EXTRACT PROVIDED:
Lexoo is a UK-based legal technology company launched in June 2014 with headquarters in London, United Kingdom. Lexoo delivers legal services to companies worldwide through a network of more than 1100 lawyers across 70 countries.

==History==
Lexoo was founded in June 2014 by Daniel van Binsbergen, a former lawyer at De Brauw Blackstone Westbroek, and Chris O'Sullivan, a developer, having raised $400,000 in seed funding from Forward Partners and Jonathan McKay, the Chairman of JustGiving. In November 2015, Lexoo raised a further $1.3 million in funding from a number of investors, including the London Co-Investment Fund, Duncan Jennings (founder of Vouchercodes.co.uk), Tim Jackson of Lean Investments, Robin Grant (founder of We Are Social) and Forward Partners. In October 2018, Lexoo raised $4.4 million in a Series A round led by Earlybird, with additional financing from Forward Partners and Zoopla general counsel (GC) Ned Staple.

In March 2024, Lexoo was acquired by the Kalexius group.

==Media coverage==
TechCrunch identified that, compared to other markets, the fees charged by legal practitioners are traditionally non transparent, and considered Lexoo “a classic example of how markets can be made more efficient and transparent by moving them online”.

Forbes described Lexoo as “the democratisation of legal services”, noting that “the participating solicitors know they are quoting in a competitive environment, so they will offer their best price up front, without businesses having to ask for it. All the ingredients of a classic disruptive start-up.”

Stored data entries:
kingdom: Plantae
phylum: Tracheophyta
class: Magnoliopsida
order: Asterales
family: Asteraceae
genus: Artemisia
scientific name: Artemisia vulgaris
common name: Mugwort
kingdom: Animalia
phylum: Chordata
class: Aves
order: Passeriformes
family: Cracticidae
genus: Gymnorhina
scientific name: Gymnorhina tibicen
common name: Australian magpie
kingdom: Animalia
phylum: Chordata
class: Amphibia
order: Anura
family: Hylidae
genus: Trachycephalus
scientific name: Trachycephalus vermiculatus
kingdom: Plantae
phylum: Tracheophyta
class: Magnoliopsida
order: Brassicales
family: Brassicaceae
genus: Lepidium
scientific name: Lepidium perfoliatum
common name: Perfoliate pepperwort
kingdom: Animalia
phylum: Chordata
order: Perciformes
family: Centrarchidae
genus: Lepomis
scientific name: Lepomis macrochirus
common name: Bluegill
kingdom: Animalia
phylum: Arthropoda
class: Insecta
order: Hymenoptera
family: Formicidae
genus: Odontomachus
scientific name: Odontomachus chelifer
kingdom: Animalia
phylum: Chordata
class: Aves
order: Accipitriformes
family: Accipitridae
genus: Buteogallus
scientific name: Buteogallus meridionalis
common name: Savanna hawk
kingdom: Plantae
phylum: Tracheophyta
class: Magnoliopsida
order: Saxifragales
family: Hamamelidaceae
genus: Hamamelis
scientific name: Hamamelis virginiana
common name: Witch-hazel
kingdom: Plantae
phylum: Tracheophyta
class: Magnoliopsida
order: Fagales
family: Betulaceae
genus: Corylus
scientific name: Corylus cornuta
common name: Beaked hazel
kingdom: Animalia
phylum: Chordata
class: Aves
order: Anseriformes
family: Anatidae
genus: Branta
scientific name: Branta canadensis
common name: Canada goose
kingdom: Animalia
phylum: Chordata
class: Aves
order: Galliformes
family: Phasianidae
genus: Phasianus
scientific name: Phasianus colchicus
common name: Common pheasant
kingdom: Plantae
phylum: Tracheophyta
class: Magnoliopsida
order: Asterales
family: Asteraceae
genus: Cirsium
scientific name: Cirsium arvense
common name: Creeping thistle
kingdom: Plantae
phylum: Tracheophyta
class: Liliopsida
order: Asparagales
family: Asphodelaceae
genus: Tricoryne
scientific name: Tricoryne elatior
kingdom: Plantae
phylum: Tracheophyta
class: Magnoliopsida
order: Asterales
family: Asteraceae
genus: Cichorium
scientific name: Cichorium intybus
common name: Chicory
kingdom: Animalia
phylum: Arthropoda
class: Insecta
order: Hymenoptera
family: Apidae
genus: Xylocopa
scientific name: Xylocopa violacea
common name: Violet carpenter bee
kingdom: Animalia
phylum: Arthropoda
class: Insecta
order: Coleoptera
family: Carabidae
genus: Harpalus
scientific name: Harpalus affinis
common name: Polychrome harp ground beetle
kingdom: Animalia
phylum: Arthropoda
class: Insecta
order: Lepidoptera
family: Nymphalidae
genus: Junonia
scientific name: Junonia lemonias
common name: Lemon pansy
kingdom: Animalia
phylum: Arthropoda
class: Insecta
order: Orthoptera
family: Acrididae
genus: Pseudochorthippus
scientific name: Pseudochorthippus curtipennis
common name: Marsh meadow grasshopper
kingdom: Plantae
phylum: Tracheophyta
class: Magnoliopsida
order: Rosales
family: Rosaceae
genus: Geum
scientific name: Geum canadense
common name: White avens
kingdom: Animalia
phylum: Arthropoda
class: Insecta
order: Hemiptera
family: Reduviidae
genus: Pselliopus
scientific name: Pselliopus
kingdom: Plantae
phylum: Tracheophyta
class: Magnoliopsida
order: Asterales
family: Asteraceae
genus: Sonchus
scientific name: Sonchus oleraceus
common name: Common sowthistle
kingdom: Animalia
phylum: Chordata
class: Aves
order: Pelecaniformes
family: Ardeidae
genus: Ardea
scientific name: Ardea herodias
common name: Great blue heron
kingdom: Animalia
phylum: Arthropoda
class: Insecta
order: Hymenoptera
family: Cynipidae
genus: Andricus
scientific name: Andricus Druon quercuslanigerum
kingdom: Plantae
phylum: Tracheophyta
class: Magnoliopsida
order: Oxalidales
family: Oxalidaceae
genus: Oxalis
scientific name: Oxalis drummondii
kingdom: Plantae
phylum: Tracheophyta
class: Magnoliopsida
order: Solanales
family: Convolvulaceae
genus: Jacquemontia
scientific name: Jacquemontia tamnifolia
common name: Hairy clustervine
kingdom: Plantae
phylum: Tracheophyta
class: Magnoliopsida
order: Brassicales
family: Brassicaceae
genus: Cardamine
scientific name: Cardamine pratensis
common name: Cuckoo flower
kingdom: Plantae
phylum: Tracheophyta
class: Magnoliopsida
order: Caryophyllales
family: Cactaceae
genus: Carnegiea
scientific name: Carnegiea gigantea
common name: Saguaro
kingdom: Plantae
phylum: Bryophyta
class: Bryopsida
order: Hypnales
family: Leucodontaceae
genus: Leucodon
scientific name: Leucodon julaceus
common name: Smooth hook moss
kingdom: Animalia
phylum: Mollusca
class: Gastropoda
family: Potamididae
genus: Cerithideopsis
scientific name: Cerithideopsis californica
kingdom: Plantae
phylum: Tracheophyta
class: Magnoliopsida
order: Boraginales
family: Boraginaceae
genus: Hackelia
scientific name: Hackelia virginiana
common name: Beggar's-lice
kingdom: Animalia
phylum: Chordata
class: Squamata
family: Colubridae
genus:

ASSIGNED TASK:
Repeat verbatim the part of the Lexoo text from "Lexoo is a UK-based" to "across 70 countries.".

TASK SOLUTION:
Lexoo is a UK-based legal technology company launched in June 2014 with headquarters in London, United Kingdom. Lexoo delivers legal services to companies worldwide through a network of more than 1100 lawyers across 70 countries.